The biggest change for the user is probably the comments, which are now powered by Disqus. Consider it a trial. I’ve seen Disqus popping up on a number of sites the past year or so. At first it annoyed me, mostly because I use NoScript and did not want to enable JavaScript for another domain just to comment on a site. But after I got over that I found that Disqus wasn’t too bad. As a user I found it to be on par with the standard comment systems provided by Wordpress, Blogger, and the like. The extra features don’t appeal to me. But as an administrator, Disqus appeals to me more because it means that I no longer have to manage comments myself! And as a developer, I’m attracted to some of the things that Disqus has done (they’re a Python shop, and run on top of Django) and their open source contributions.

So I’m giving it a shot. Disqus will happily export comments, so if I (or you) decide that I don’t like it, it will be easy to move to another system.

Markdown

One final note: I like Markdown. That might be an understatement.

I first starting using Markdown on GitHub, which I signed up for about the same time I started with Django and Python. After learning the syntax and playing with it for a few weeks, I discovered that I had a very hard time writing prose in anything else. In fact, the desire to write blog posts in Markdown was probably the biggest factor that influenced me to get off my butt and move away from Wordpress.

So, I incorporated Markdown into the blog. But rather than just making the blog Markdown-only, I took a hint from Mingus and included django-markup, which supports rendering in many lightweight markup languages.

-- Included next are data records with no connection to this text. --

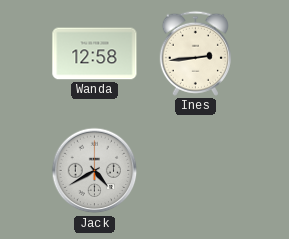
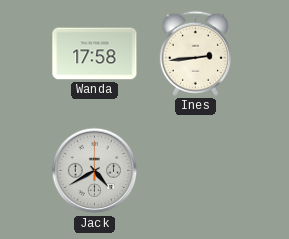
Wanda: 12:58 -> 17:58
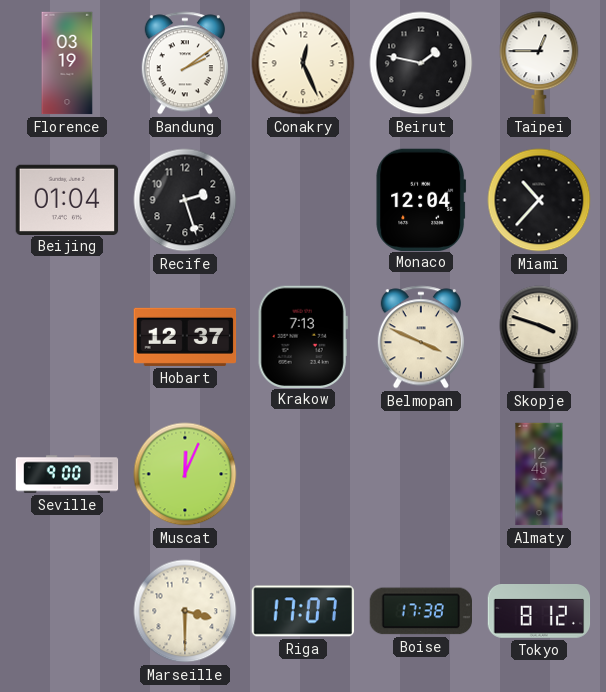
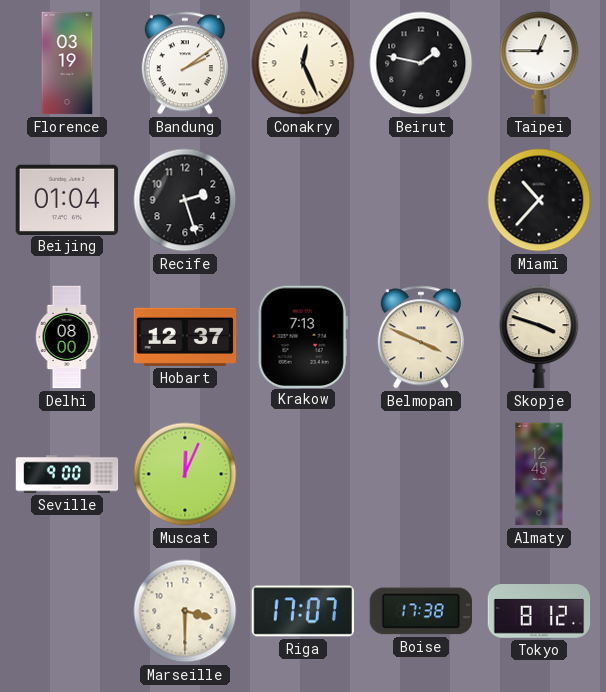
Monaco: 12:04 -> none
Delhi: none -> 08:00
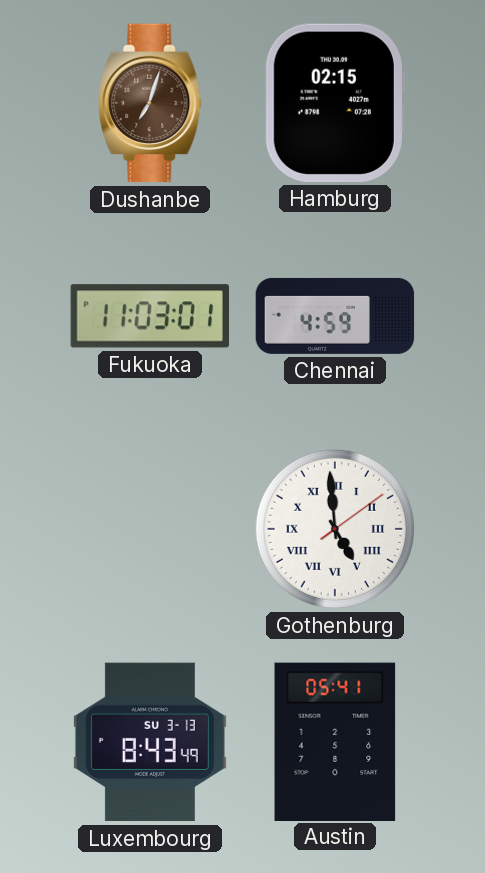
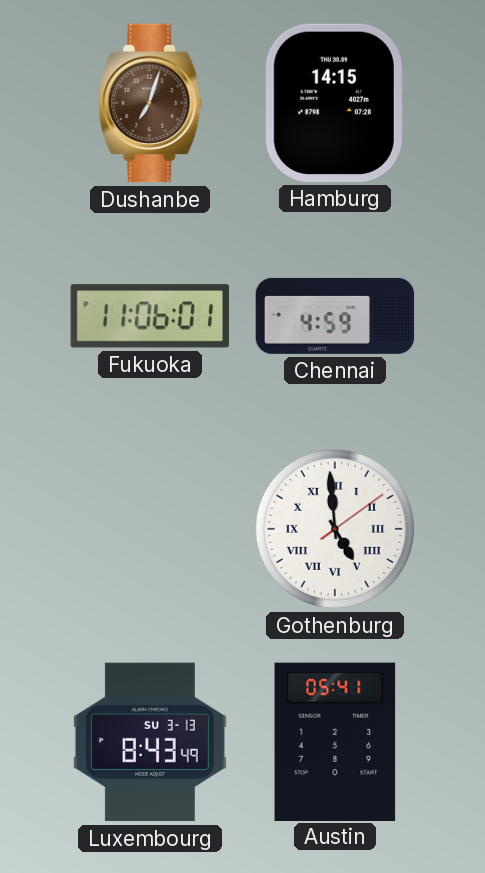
Hamburg: 02:15 -> 14:15
Fukuoka: 11:03 -> 11:06
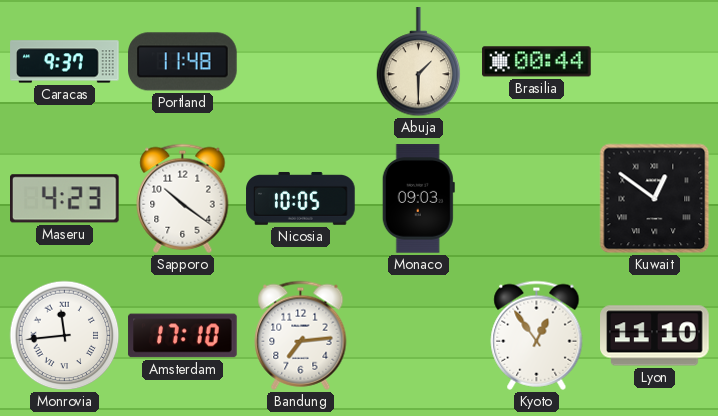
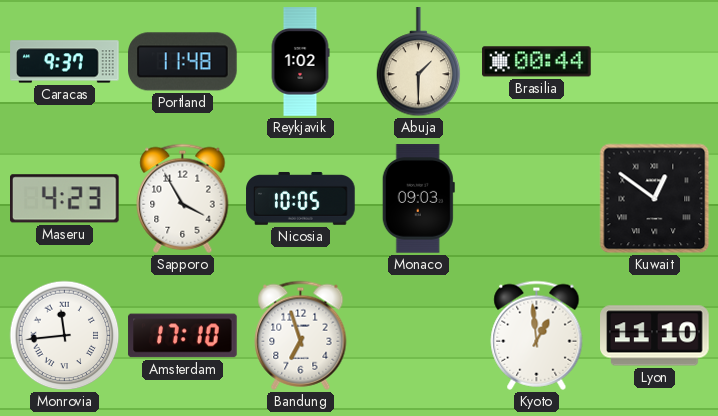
Reykjavik: none -> 1:02
Sapporo: 10:21 -> 3:55
Bandung: 7:14 -> 6:57
Kyoto: 12:54 -> 12:59
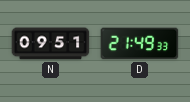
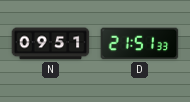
D: 21:49 -> 21:51
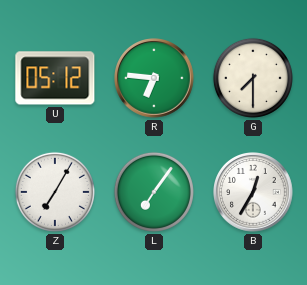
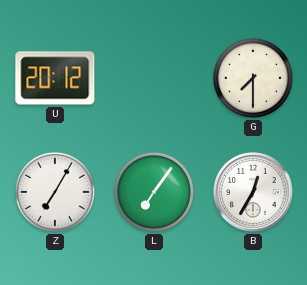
U: 05:12 -> 20:12
R: 6:46 -> none
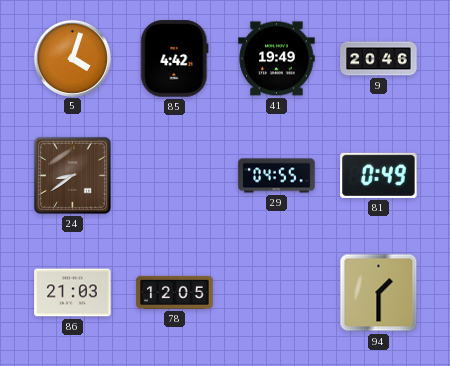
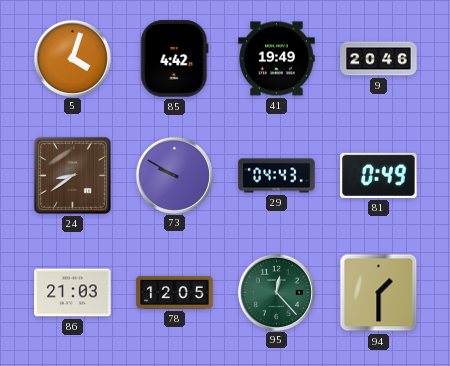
73: none -> 9:50
29: 04:55 -> 04:43
95: none -> 12:23
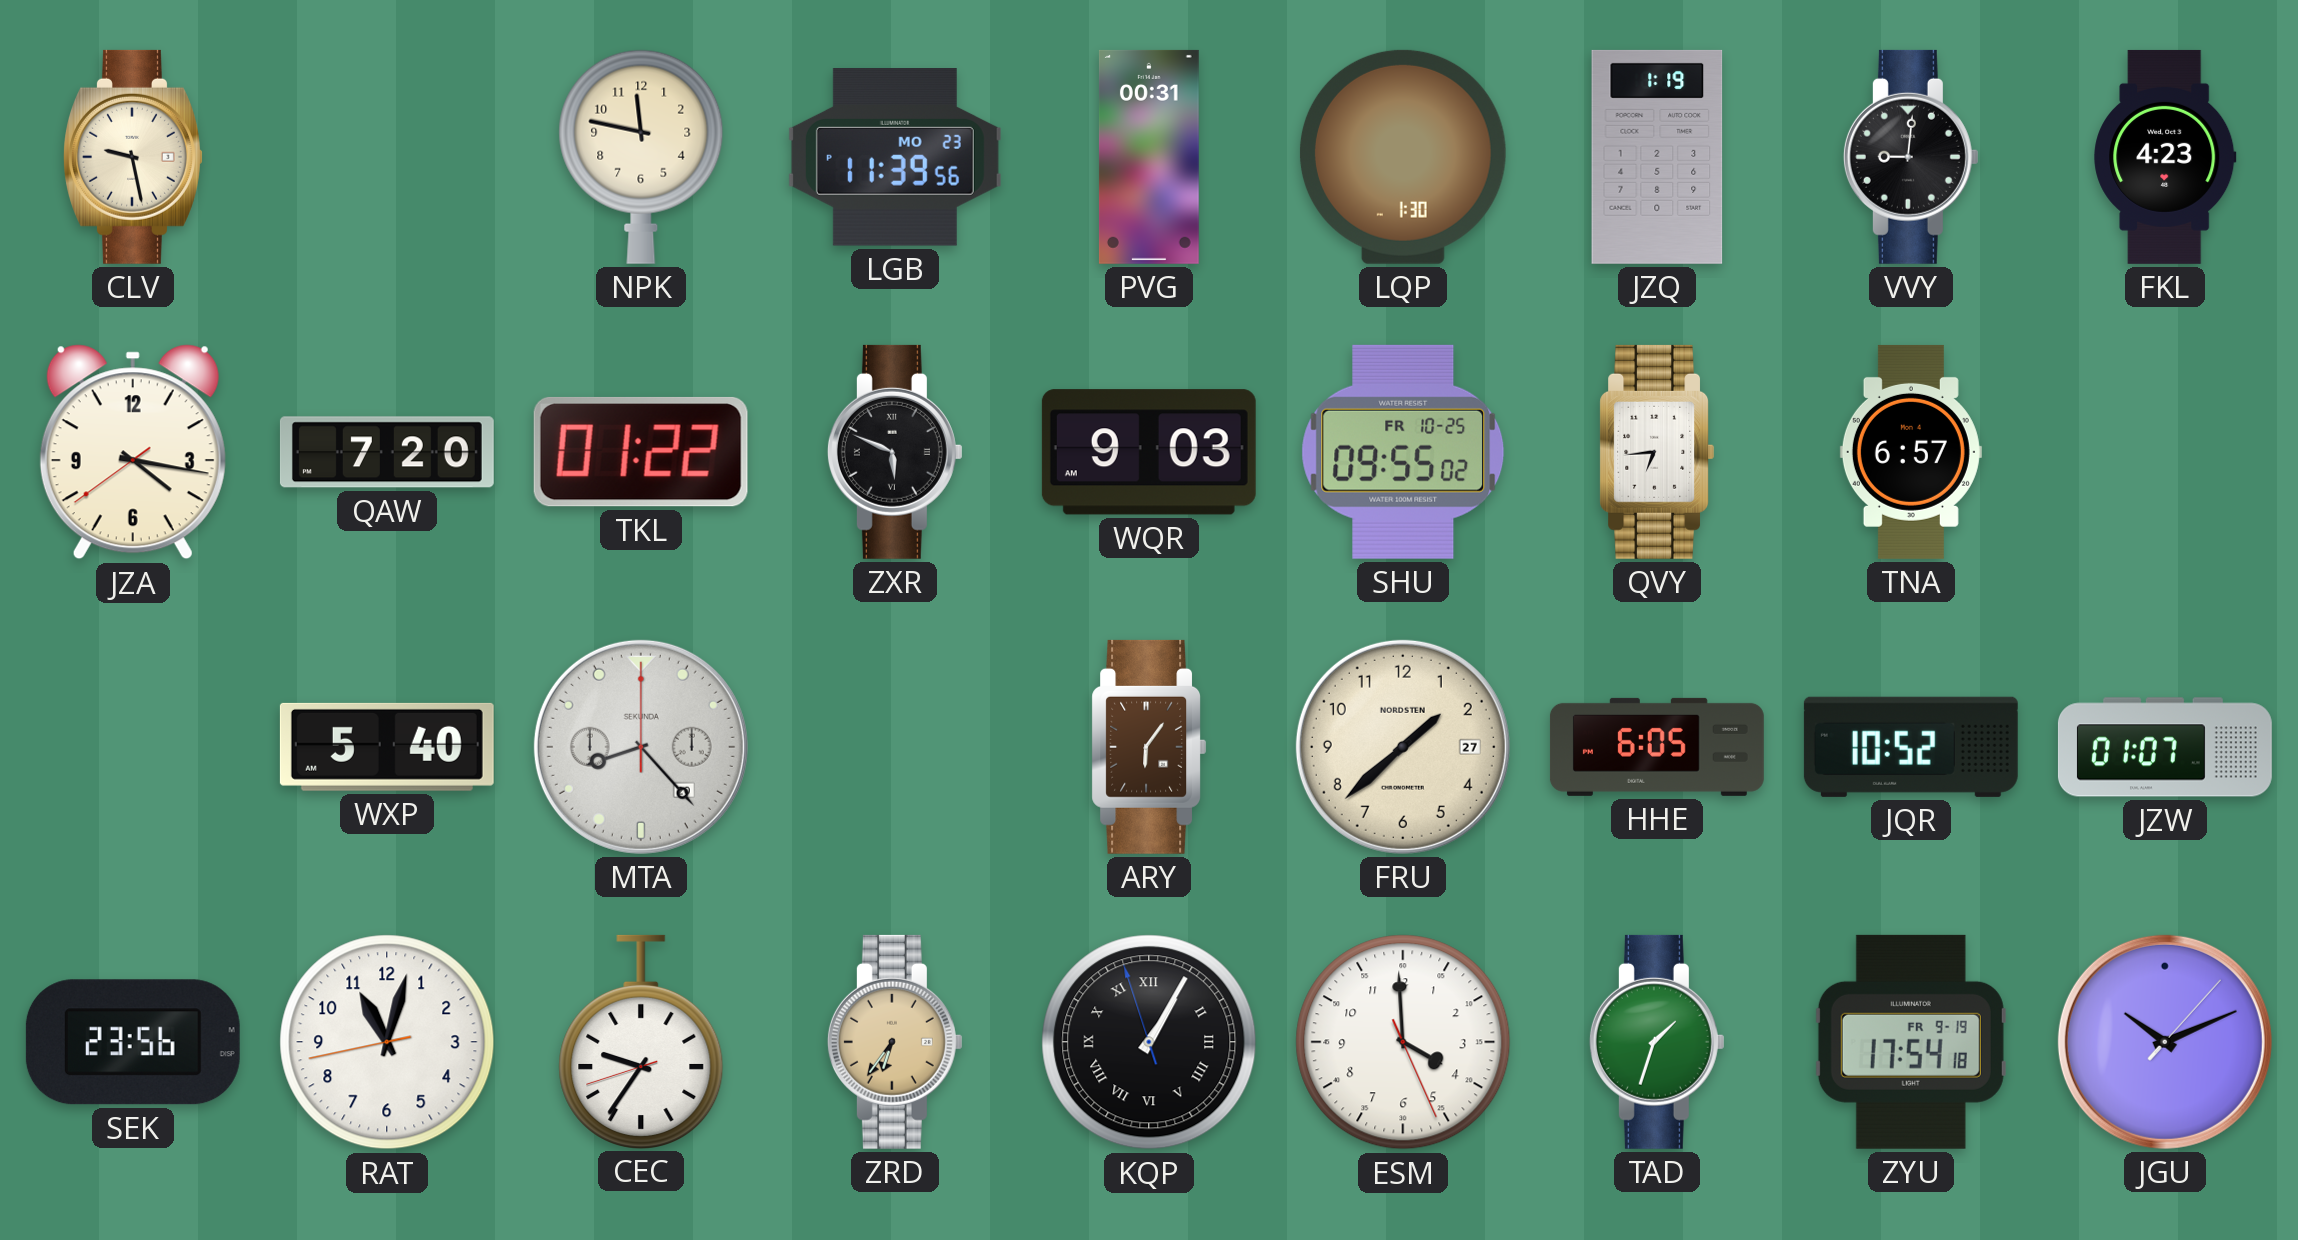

Because I’m still new to Markdown and occasionally cannot remember the correct syntax, I wanted to include some version of WMD. WMD is a What You See Is What You Mean editor for Markdown, a sort of alternative to WYSIWYG editors like TinyMCE. (It is my believe that WYSIWYG editors are one of the worst things to happen to the Internet.) All WMD consists of is a JavaScript library. The original was written by a guy named John Fraser, who was abducted by aliens some time in 2008. Since his disappearance from the interwebs, WMD has been forked countless times. I looked around at a few found a version that I was happy with (which happens to be a fork of a fork of a fork of a fork), and rolled it into a reusable app. While I was at it, I made some visual changes to the editing area for the post body. The result is an attractive post editing area that is simple to use and produces clean code. I think it is much better than what is offered by Wordpress.

Twitter Changes

I’ve decided that I don’t like pulling individual tweets into the blog as uniquely styled posts. For now, that behavior has been disabled. I’ve moved to a single weekly aggregate post including all the previous week’s tweets. We’ll see how that goes.

Since individual tweets are no longer being pulled in, I’ve put a list of the most recent tweets down in the footer. Next to that you’ll also find a new list of the week’s most popular posts. Fancy!